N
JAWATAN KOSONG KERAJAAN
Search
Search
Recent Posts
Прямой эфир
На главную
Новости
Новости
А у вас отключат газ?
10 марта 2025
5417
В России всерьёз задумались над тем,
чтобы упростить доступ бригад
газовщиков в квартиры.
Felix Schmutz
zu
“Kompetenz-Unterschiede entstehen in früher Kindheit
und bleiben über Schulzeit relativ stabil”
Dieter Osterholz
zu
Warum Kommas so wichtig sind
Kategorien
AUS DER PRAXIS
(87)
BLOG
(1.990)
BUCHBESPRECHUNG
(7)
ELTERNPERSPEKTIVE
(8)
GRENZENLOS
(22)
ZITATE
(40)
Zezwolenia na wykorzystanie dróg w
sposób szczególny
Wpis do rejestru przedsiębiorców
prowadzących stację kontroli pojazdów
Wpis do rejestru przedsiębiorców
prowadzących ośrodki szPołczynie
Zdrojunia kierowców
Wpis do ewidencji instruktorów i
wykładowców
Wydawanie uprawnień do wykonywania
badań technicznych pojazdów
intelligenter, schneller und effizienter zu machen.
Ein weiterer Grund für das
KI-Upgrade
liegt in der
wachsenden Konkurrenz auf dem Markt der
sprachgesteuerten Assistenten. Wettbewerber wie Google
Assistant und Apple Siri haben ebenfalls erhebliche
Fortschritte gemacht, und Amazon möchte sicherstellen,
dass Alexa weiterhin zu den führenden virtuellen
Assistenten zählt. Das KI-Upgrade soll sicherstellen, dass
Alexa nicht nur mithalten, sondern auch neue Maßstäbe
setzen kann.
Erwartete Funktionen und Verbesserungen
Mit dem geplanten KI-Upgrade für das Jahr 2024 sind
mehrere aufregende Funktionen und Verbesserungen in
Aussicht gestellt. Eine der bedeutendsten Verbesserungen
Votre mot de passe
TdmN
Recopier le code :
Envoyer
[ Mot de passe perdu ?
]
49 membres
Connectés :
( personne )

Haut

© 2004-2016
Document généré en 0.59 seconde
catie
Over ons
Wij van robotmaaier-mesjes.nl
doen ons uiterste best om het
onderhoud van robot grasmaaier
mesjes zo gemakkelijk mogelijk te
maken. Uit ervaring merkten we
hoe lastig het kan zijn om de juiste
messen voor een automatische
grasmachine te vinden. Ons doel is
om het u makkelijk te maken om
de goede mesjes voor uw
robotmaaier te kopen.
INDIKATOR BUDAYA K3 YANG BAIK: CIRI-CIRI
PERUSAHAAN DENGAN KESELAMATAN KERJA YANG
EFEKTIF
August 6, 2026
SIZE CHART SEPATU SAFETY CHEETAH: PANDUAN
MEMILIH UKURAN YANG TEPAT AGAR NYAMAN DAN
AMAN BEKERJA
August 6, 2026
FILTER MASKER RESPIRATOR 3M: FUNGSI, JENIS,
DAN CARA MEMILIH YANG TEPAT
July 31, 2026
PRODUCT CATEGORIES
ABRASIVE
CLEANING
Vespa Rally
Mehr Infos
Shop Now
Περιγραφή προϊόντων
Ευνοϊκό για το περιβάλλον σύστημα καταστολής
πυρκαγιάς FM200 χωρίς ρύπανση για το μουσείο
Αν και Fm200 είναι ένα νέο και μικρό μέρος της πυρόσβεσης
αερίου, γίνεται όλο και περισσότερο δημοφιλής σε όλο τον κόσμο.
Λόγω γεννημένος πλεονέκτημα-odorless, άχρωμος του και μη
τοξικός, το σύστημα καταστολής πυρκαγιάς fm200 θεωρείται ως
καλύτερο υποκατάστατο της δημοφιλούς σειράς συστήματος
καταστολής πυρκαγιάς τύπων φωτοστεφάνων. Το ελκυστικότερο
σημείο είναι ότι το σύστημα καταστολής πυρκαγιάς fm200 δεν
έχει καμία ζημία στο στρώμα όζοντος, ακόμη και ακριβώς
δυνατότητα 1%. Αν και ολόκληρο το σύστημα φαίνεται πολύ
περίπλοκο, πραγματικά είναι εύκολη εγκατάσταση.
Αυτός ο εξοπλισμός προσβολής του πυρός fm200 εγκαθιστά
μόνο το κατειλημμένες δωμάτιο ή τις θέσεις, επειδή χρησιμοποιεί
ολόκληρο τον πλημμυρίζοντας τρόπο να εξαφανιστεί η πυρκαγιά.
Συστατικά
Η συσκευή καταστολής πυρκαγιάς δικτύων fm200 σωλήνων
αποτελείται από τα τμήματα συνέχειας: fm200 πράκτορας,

§ **Work instruction**: Would you copy, unchanged, the stretch of the records above that begins at the line containing "SIZE CHART SEPATU SAFETY CHEETAH: PANDUAN" and ends at the line containing "έχει καμία ζημία", and only that?

§ **Written response**:
SIZE CHART SEPATU SAFETY CHEETAH: PANDUAN
MEMILIH UKURAN YANG TEPAT AGAR NYAMAN DAN
AMAN BEKERJA
August 6, 2026
FILTER MASKER RESPIRATOR 3M: FUNGSI, JENIS,
DAN CARA MEMILIH YANG TEPAT
July 31, 2026
PRODUCT CATEGORIES
ABRASIVE
CLEANING
Vespa Rally
Mehr Infos
Shop Now
Περιγραφή προϊόντων
Ευνοϊκό για το περιβάλλον σύστημα καταστολής
πυρκαγιάς FM200 χωρίς ρύπανση για το μουσείο
Αν και Fm200 είναι ένα νέο και μικρό μέρος της πυρόσβεσης
αερίου, γίνεται όλο και περισσότερο δημοφιλής σε όλο τον κόσμο.
Λόγω γεννημένος πλεονέκτημα-odorless, άχρωμος του και μη
τοξικός, το σύστημα καταστολής πυρκαγιάς fm200 θεωρείται ως
καλύτερο υποκατάστατο της δημοφιλούς σειράς συστήματος
καταστολής πυρκαγιάς τύπων φωτοστεφάνων. Το ελκυστικότερο
σημείο είναι ότι το σύστημα καταστολής πυρκαγιάς fm200 δεν
έχει καμία ζημία στο στρώμα όζοντος, ακόμη και ακριβώς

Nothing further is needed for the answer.